Records supplied:

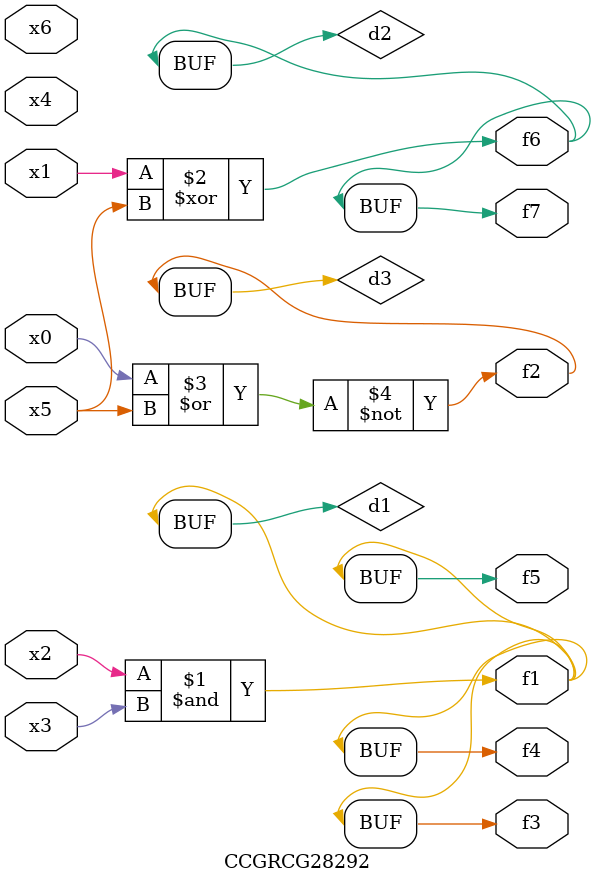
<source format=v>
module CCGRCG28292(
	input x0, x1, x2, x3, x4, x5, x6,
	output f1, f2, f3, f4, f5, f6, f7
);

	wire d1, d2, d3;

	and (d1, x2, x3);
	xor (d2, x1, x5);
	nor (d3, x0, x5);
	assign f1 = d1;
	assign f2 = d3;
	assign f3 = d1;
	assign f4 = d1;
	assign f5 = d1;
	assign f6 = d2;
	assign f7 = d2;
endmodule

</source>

Task brief: In the copy, include every line of the entries above exactly and none of the pictures.

Exercise result:
<source format=v>
module CCGRCG28292(
	input x0, x1, x2, x3, x4, x5, x6,
	output f1, f2, f3, f4, f5, f6, f7
);

	wire d1, d2, d3;

	and (d1, x2, x3);
	xor (d2, x1, x5);
	nor (d3, x0, x5);
	assign f1 = d1;
	assign f2 = d3;
	assign f3 = d1;
	assign f4 = d1;
	assign f5 = d1;
	assign f6 = d2;
	assign f7 = d2;
endmodule

</source>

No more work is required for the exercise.